Prompt>
Rewrite the text from the start of the records through the line containing "Full Member", swapping every "PDF" for "File" and keeping everything else the same. Leave the pictures out of your answer.

Supplied material Start Marker

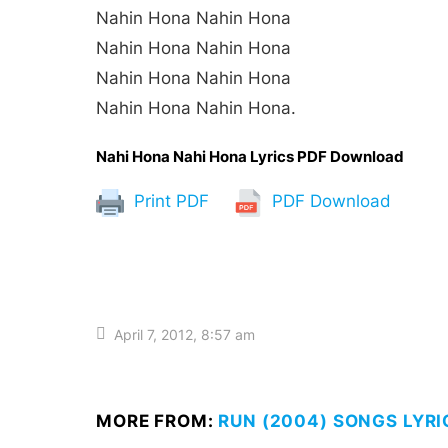
Nahin Hona Nahin Hona
Nahin Hona Nahin Hona
Nahin Hona Nahin Hona
Nahin Hona Nahin Hona.
Nahi Hona Nahi Hona Lyrics PDF Download
Print PDF
PDF Download
April 7, 2012, 8:57 am
MORE FROM:
RUN (2004) SONGS LYRI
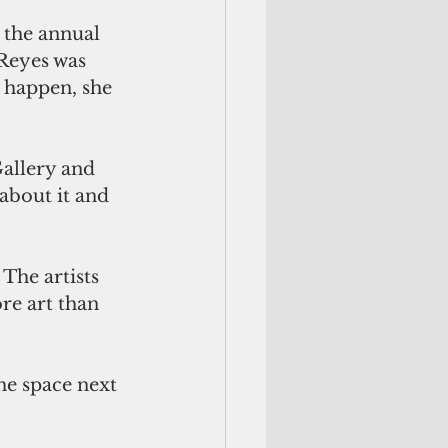
t the annual 
 Reyes was 
 happen, she 
Gallery and 
 about it and 
The artists 
re art than 
he space next 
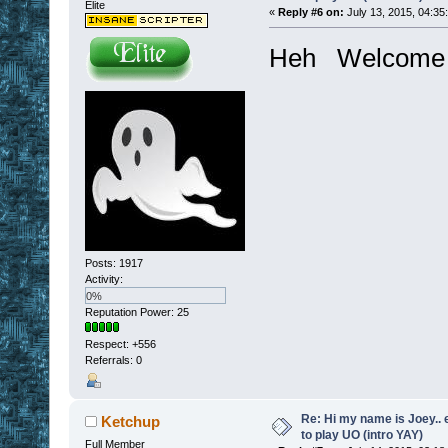
Elite
«
Reply #6 on:
July 13, 2015, 04:35
Heh Welcome 
Posts: 1917
Activity:
0%
Reputation Power: 25
Respect:
+556
Referrals: 0
Re: Hi my name is Joey.. er
Ketchup
to play UO (intro YAY)
Full Member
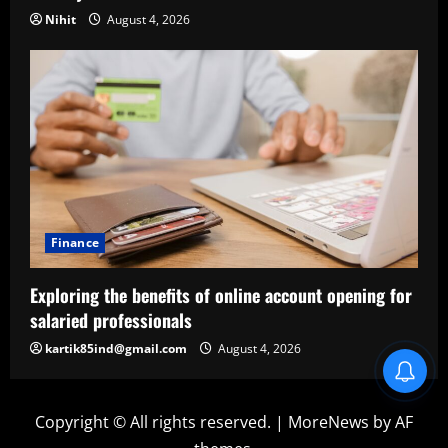
Nihit
August 4, 2026
Finance
Exploring the benefits of online account opening for
salaried professionals
kartik85ind@gmail.com
August 4, 2026
Copyright © All rights reserved.
|
MoreNews
by AF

Supplied material End Marker

Your response>
Nahin Hona Nahin Hona
Nahin Hona Nahin Hona
Nahin Hona Nahin Hona
Nahin Hona Nahin Hona.
Nahi Hona Nahi Hona Lyrics File Download
Print File
File Download
April 7, 2012, 8:57 am
MORE FROM:
RUN (2004) SONGS LYRI
t the annual 
 Reyes was 
 happen, she 
Gallery and 
 about it and 
The artists 
re art than 
he space next 
Elite
«
Reply #6 on:
July 13, 2015, 04:35
Heh Welcome 
Posts: 1917
Activity:
0%
Reputation Power: 25
Respect:
+556
Referrals: 0
Re: Hi my name is Joey.. er
Ketchup
to play UO (intro YAY)
Full Member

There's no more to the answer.